Evaluating Summarization Performance with ROUGE Score

This code assesses the summarization quality of both the original Flan-T5 model and the fine-tuned LoRA model using the ROUGE metric. It loads rouge from the evaluate library and computes scores by comparing the generated summaries to human-written references. The use_aggregator=True ensures an overall ROUGE score, while use_stemmer=True improves word matching accuracy. Finally, the results are printed, providing a quantifiable comparison to measure how LoRA fine-tuning improves text summarization.

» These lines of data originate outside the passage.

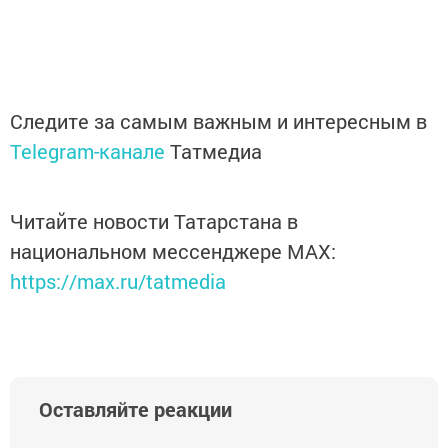
Следите за самым важным и интересным в
Telegram-канале
Татмедиа
Читайте новости Татарстана в
национальном мессенджере MАХ:
https://max.ru/tatmedia
Оставляйте реакции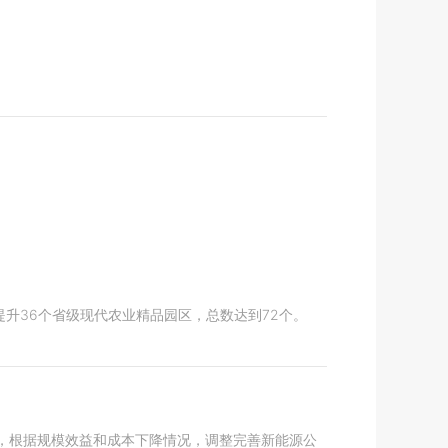
升36个省级现代农业精品园区，总数达到72个。
，根据规模效益和成本下降情况，调整完善新能源公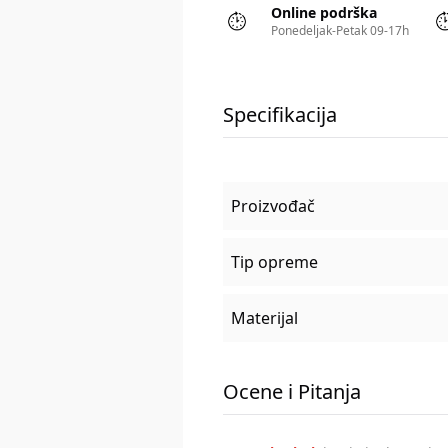
Online podrška
Ponedeljak-Petak 09-17h
Specifikacija
Proizvođač
Tip opreme
Materijal
Ocene i Pitanja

rouge = evaluate.load('rouge')
original_model_results = rouge.compute(predictions=original_model_summaries,
                                      references=human_baseline_summaries[0: len(original_model_summaries)],
                                     use_aggregator=True,
                                     use_stemmer=True)
peft_model_results = rouge.compute(predictions=peft_model_summaries,
                                   references=human_baseline_summaries[0: len(peft_model_summaries)],
                                   use_aggregator=True,
                                   use_stemmer=True)
print(f'Original Model: \n{original_model_results}\n')
print(f'PEFT Model: \n{peft_model_results}\n')

Output:

Original Model:

{'rouge1': 0.26641226265175844, 'rouge2': 0.08712093580178687, 'rougeL': 0.21242966203575447, 'rougeLsum': 0.21253214961198152}

PEFT Model:

{'rouge1': 0.26109650997150996, 'rouge2': 0.11055072463768116, 'rougeL': 0.2302777777777778, 'rougeLsum': 0.2339245014245014}

Conclusion

Fine-tuning Large Language Models (LLMs) like Flan-T5 is often computationally expensive, but Parameter-Efficient Fine-Tuning (PEFT) with LoRA provides a cost-effective and resource-efficient solution for AI projects such as chatbots, text summarization, conversational AI, and domain-specific NLP models. By modifying only a small subset of parameters, LoRA enables faster training while reducing GPU memory consumption, making it ideal for machine learning applications, automated content generation, and speech-to-text AI systems. This guide covered loading and preprocessing data, applying LoRA-based fine-tuning, training the model efficiently, and evaluating performance using ROUGE scores. The results demonstrate that LoRA fine-tuning improves AI model accuracy, making it suitable for financial analysis AI, recommendation systems, and healthcare AI applications. With LoRA and PEFT, fine-tuning LLMs for AI-driven automation, virtual assistants, and intelligent document summarization becomes more accessible and scalable, ensuring better AI performance with lower costs.